Il y a longtemps déjà que mes pensées se portent sur le grave sujet de l’éducation. Mais depuis que Dieu m’a rendu père de deux petits êtres que je chéris, et dont je voudrais, autant qu’il dépend de moi, assurer le bonheur, ce sujet me préoccupe bien plus fortement encore. Je me demande ce que j’ai à faire pour leur donner la meilleure éducation possible. J’aime à consulter les ouvrages qui traitent cette matière ; je cherche surtout à m’entretenir avec les personnes qui me semblent avoir le mieux réussi dans l’éducation de leurs enfants. Tout dernièrement encore j’ai eu un entretien, à ce propos, avec mon voisin, homme de sens et de jugement, qui attache une grande importance à bien élever ses enfants, et dont la petite famille offre le plus joli tableau de vie domestique.

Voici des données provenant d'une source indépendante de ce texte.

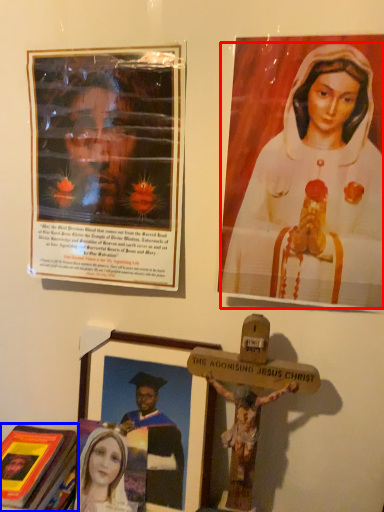
Question: Among these objects, which one is farthest to the camera, woman (highlighted by a red box) or book (highlighted by a blue box)?

Choices:
 (A) woman
 (B) book

Answer: (B)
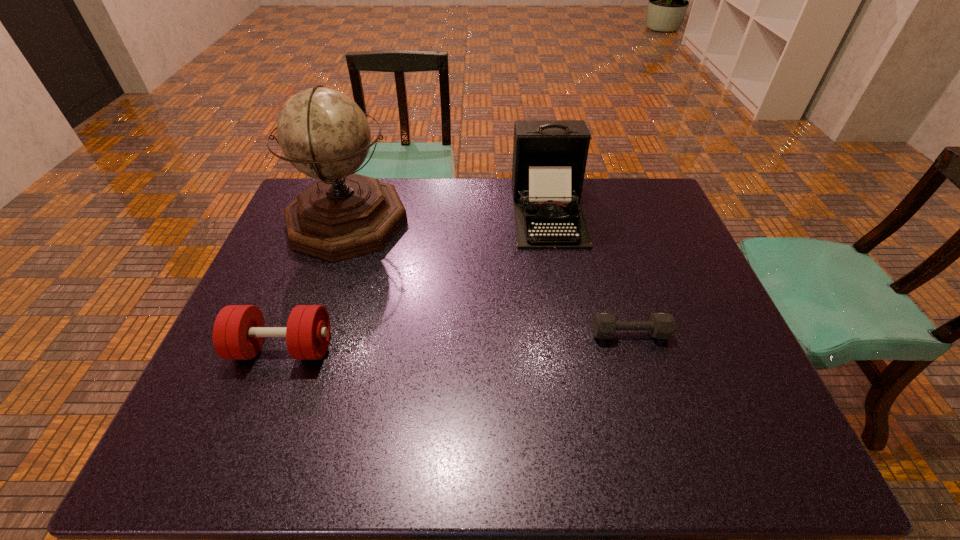
Locate an element on the screen. Image resolution: width=960 pixels, height=540 pixels. object that stands as the closest to the globe is located at coordinates (238, 333).

Select which object is the closest to the shorter dumbbell. Please provide its 2D coordinates. Your answer should be formatted as a tuple, i.e. [(x, y)], where the tuple contains the x and y coordinates of a point satisfying the conditions above.

[(549, 156)]

Locate an element on the screen. This screenshot has width=960, height=540. vacant space that satisfies the following two spatial constraints: 1. inside the open case of the shortest object; 2. on the right side of the typewriter is located at coordinates (570, 334).

Identify the location of vacant region that satisfies the following two spatial constraints: 1. on the surface of the tallest object; 2. on the right side of the shortest object. (309, 334).

I want to click on free point that satisfies the following two spatial constraints: 1. inside the open case of the third shortest object; 2. on the right side of the shorter dumbbell, so click(570, 334).

Where is `free space that satisfies the following two spatial constraints: 1. inside the open case of the typewriter; 2. on the left side of the right dumbbell`? Image resolution: width=960 pixels, height=540 pixels. free space that satisfies the following two spatial constraints: 1. inside the open case of the typewriter; 2. on the left side of the right dumbbell is located at coordinates (570, 334).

Mon voisin cause volontiers sur les sujets auxquels il a réfléchi ; c’est même chez lui une habitude de classer ses réflexions avec méthode et de les présenter dans un certain ordre. Aussi tenant beaucoup à avoir ses idées et les résultats de son expérience sur le sujet qui me préoccupait, je l’avais abordé par ces mots :

— Il faut que je vous en fasse mon compliment, Georges, vous avez des enfants bien élevés.

— Vous le trouvez, monsieur, me répondit-il ; il est vrai que jusqu’à présent, grâce à Dieu, nos enfants n’ont pas trop mal cheminé.

— Je suis sûr que vous avez commencé de bonne heure à vous occuper de leur éducation.

— Je vous avoue qu’avant même d’avoir des enfants, je m’occupais de la manière dont je les élèverais si jamais j’en avais, et quand il m’arrivait de voir des parents faire fausse route en éducation : Georges, me disais-je, ce n’est pas ainsi que tu t’y prendras. Les occasions ne manquent pas, monsieur, de faire de semblables remarques.

— C’est vrai.

— Eh bien ! vous l’avez sûrement observé, quand on a vu quelques cas de ce genre, on les a tous vus, et l’on reconnaît bientôt que les parents qui donnent à leurs enfants une mauvaise éducation, ne pèchent guère que sur deux ou trois points, très importants, mais toujours les mêmes.

— Peut-être.

— Vous ne le croiriez pas, c’est ainsi que je me suis fait mon système d’éducation. J’ai un peu écouté, un peu vu, un peu réfléchi et j’ai fini par m’arrêter à trois règles que je me suis promis d’appliquer et que je crois bonnes.

— Et quelles sont ces trois règles, je vous prie ?

— La première, monsieur, c’est d’agir toujours d’accord, ma femme et moi, à l’égard de nos enfants. Quand je dis à l’un de mes fils : fais ceci, je n’entends pas que ma femme se mette à la traverse de cet ordre. Et quand Thérèse de son côté réprimande ou punit, je ne manque pas de l’appuyer, je ne la contredis, du moins, jamais.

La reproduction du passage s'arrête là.